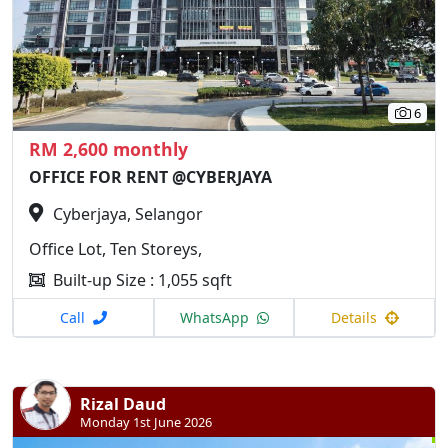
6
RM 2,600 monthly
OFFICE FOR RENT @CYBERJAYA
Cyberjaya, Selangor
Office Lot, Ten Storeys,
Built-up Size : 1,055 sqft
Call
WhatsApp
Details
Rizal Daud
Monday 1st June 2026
* * *
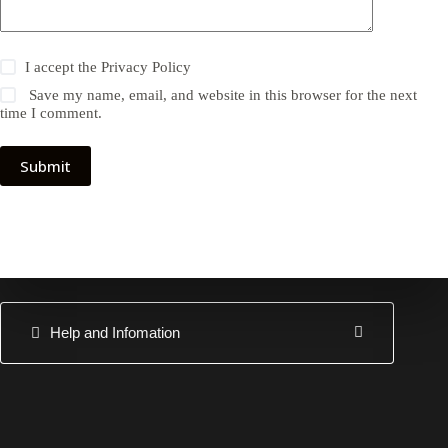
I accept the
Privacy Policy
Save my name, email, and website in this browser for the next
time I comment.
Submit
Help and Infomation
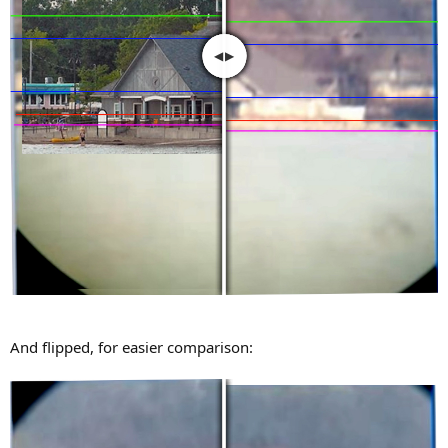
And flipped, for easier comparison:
--
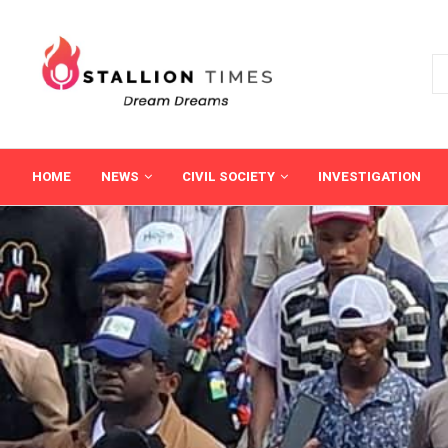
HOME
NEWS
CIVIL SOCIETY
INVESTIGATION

**PROBLEM TO SOLVE**: Quote the rows from the line containing "I accept the" through the line containing "Help and Infomation", keeping each line as it appears.

**SOLUTION TO THIS TASK**:
I accept the
Privacy Policy
Save my name, email, and website in this browser for the next
time I comment.
Submit
Help and Infomation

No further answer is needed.